Kremen VS Arin Antitrust Lawsuit - Anyone have feedback?
Jack Bates
jbates at brightok.net
Fri Sep 8 21:25:29 UTC 2006
Niels Bakker wrote:
> Address space policy has always been the result of a community
> consensus. Just because that consensus has shifted over the years does
> not mean that older entries in some database have suddenly developed
> into property. All it means is that the community is very friendly for
> not applying the new rules retroactively.
>
The worst part of the filing was the fact that it asserted that by allowing the
previous owner to retain ownership of the netblock, they were able to allocate
addresses to customers and stay in business (as if they couldn't ask ARIN for
more IP addresses).
The purpose of the transfer, if I read the filing correctly, was to give Kremen
the right to force all routing of the block to stop to the various people using
it to extort money out of them (based on the wording in the filing, that
apparently is money Kremen lost). Many of the suballocated users of the netblock
would probably have been innocent bystanders that are using a cheap ISP.

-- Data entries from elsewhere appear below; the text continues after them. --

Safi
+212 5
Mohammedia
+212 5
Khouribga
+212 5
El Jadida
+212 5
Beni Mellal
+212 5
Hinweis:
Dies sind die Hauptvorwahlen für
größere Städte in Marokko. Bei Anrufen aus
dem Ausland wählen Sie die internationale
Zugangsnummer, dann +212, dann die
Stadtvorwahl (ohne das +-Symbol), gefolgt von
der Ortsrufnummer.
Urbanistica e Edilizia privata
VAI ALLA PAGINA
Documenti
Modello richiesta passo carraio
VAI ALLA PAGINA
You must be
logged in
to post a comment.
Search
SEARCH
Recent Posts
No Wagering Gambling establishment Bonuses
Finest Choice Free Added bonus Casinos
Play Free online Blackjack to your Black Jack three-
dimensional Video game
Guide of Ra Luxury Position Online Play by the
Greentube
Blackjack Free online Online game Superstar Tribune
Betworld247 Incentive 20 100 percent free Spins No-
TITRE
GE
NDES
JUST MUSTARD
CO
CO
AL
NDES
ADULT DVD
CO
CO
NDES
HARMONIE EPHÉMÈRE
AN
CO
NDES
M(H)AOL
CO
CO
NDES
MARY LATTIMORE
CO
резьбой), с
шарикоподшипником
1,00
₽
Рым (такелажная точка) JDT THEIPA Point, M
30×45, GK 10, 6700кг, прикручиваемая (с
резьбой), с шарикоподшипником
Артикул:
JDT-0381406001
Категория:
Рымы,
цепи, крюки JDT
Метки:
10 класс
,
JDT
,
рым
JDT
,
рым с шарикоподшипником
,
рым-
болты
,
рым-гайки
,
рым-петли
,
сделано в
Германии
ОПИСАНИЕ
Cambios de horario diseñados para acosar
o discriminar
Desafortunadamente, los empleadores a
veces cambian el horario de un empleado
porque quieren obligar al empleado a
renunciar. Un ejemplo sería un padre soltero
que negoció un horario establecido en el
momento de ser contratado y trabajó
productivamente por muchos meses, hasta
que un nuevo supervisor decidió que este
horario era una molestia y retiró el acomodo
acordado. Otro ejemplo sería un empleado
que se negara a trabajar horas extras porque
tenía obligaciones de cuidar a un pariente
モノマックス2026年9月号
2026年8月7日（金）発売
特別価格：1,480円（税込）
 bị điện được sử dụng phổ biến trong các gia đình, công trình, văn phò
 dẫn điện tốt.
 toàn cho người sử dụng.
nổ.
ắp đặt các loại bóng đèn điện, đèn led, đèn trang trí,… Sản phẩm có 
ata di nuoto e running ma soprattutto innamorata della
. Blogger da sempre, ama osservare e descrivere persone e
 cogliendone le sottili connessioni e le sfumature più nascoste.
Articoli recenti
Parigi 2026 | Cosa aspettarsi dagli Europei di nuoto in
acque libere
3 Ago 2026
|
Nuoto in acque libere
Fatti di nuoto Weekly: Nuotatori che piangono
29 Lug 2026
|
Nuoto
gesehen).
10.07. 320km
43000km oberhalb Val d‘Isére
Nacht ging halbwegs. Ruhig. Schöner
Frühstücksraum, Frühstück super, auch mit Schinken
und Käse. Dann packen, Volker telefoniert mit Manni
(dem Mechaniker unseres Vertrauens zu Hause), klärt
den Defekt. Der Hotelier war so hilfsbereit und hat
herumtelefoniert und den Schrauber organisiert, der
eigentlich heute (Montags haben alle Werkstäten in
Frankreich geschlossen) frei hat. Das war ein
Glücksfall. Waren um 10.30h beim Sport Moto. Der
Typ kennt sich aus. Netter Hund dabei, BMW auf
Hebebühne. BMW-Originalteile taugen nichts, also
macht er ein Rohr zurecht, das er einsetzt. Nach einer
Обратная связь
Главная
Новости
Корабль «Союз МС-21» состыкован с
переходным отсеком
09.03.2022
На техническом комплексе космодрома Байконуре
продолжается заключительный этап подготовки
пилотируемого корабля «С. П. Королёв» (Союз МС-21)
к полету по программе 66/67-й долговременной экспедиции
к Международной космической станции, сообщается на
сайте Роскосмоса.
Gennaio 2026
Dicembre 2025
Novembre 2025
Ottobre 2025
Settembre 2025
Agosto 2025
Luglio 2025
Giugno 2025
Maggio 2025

Of course, in reality, even with the transfer of the netblock, new allocations
would have been requested and granted for networks requiring them. However, how
many people would have been requested to pay or forced to immediately renumber?
I've had to renumber a /18 when C&W decided to drop customers here. If they had
forced them unroutable (claiming ownership) while I was trying to renumber, we
wouldn't be questioning the status of IP addresses as property.